I did not do particularly well in my exams and left with a few mediocre qualifications, still not knowing what to do with my life. However, my need to find answers had not disappeared and, having laid the gauntlet down to life, demanding that I be shown the truth, I was soon sitting in front of a psychic at the College of Psychic Studies, at 17 years old, in my final attempt to find out why I felt the way I did.

The psychic explained that I was already on a very high spiritual level - several rungs up the ladder on the way to enlightenment - and I would progress very quickly if I wanted to - He also stated repeatedly that I had such amazing clarity and had the ability to see above problems. Thus began my conscious journey to realise the truth.

Now, the above story is quite interesting, but the point of it was to show that, even if a child is not considered academically intelligent, that does not necessarily mean they are totally unintelligent; or that they are not going to be excellent in other ways totally removed from academic learning. They are likely to have skills or natural talents or abilities which need to be discovered, if the child is to realise their potential; and by that we mean their own potential, and not what we as parents, teachers or politicians say they should be achieving. We are some way off schools being able to focus on discovering the hidden aspects in children, besides those which emerge naturally through day-to-day activities, but that would be the ideal.

It did occur to me occasionally during those 13 years that I was going through it (endeavouring to live consciously to realise the truth and be free of the pain of the emotion), what would have happened had I been brought up focusing on spiritual studies, such as in a monastery of some eastern religion of similar? Would that have helped my development? In my own case, now that I have got through it, there is every chance nothing would have changed and I would have ended up here anyway. Just as in the story of Siddhārtha Gautama (later to become The Buddha); where his father, the King, was told that his son would either be a great King or a great Spiritual leader. On hearing this, he ensured his son saw none of the atrocities outside the castle walls in order to attempt to prevent him becoming developing any interest in spiritual activities and ensure his son became a great King. However, one day Gautama took another route home from the one his father had prepared for him and came across a village of poor and sick people; thus his journey began. Shocked by what he saw, he left the castle, his wife and child, and devoted his life to the search of the truth behind suffering.
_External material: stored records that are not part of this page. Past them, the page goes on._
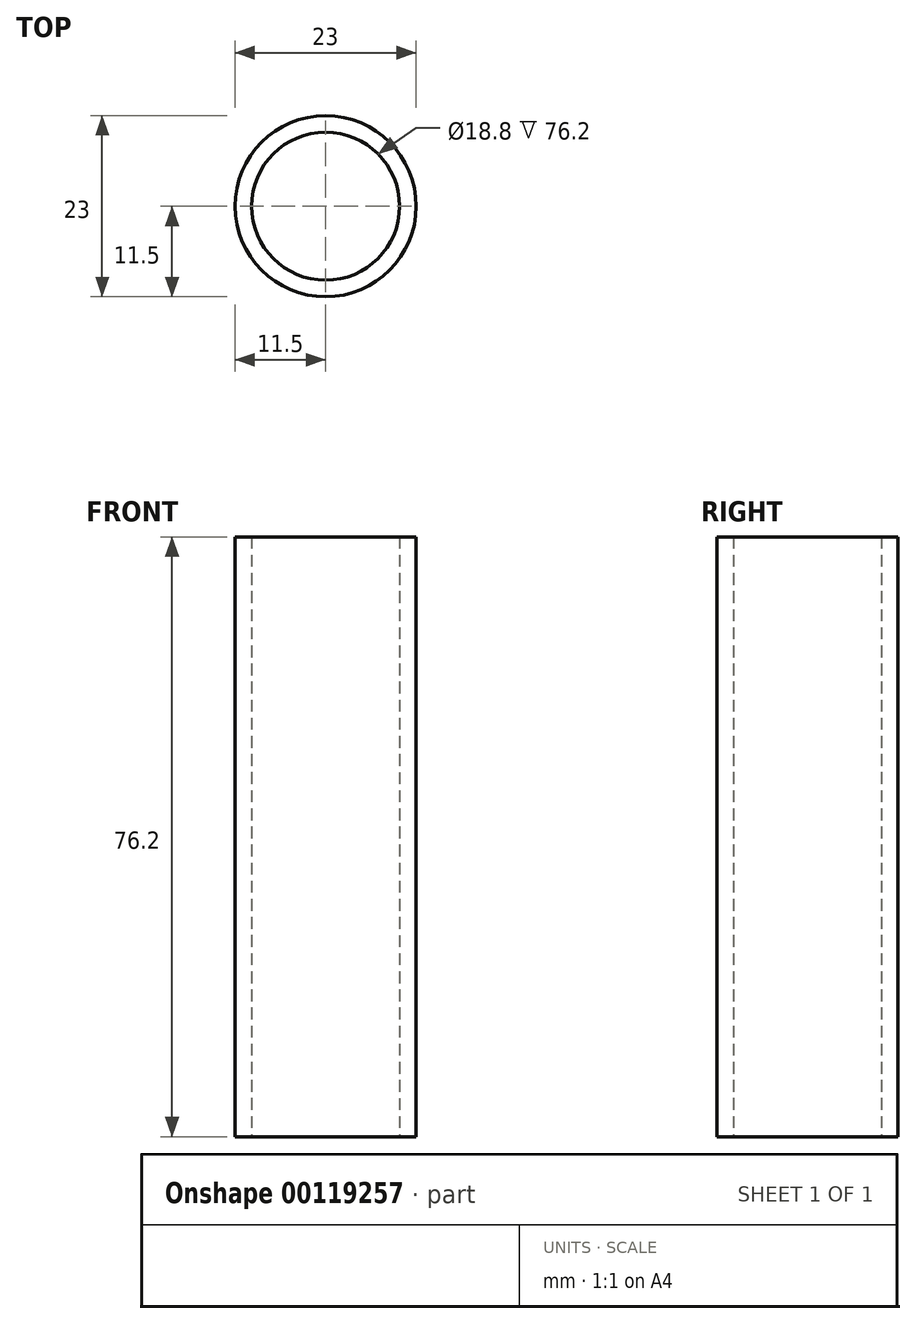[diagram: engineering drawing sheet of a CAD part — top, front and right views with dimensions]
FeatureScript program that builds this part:
annotation { "Feature Type Name" : "Feature", "Feature Type Description" : "" }
export const myFeature = defineFeature(function(context is Context, id is Id, definition is map)
    precondition{}
    {
        {
            var Q0;
            Q0=qCreatedBy(makeId("Top.planeOp"),FACE);
            var sketch = newSketch(context, id + "F0", { "sketchPlane" : qUnion([Q0])});
            skCircle(sketch, "E0", {"center": v(0, 0) * mm, "radius": 11.5 * mm});
            skCircle(sketch, "E1", {"center": v(0, 0) * mm, "radius": 9.4 * mm});
            skSolve(sketch);
        }
        {
            var Q0;
            Q0=makeQuery(id+"F0.imprint","IMPRINT",FACE,{"disambiguationData":[TD([[makeQuery(id+"F0.imprint","IMPRINT",EDGE,{"derivedFrom":sQuery(id+"F0.wireOp",EDGE,"E0")}),1.0]])]});
            extrude(context, id + "F1", {"entities" : qUnion([Q0]), "depth" : 76.2 * mm});
        }
    });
So, maybe life has a way of bringing out our strengths at times, in spite of society and what is planned for us, rather than because of it.

My memory for facts and figures and times and dates, and names and places, is still horrendous. That has not changed. What has changed is that I am able to prepare for this by ensuring I do not need to remember things. If I need to remember something, I make arrangements so that there is something in the right place to remind me.. be it a message on the answer phone or an email for when I get home etc. The point is, I know never to rely on my memory. The problem-solving ability in me has been focused on finding the end of suffering in myself, just like The Buddha. And since then it has been on explaining the process, as well as the state itself, in the simplest and most direct way possible. Several people have commented on my having achieved this (thank you), but we all have strengths and weaknesses, as you can tell from the story above, and there is nothing to be gained from gloating about anything that one seems to achieve. If schools were able to find all our innate skills and talents, and promote these, perhaps everyone would have a particular activity they are naturally very good at (potentially expert, with a little tuition in the right direction).

Until then, we struggle through, trying to fit into the metaphorical boxes society has laid out for us, like putting a square peg in a round hole. It can work, to a point, but it may involve knocking some corners off; .

Moral of the story: Don’t feel too bad if you are not good at things others are. All is not lost.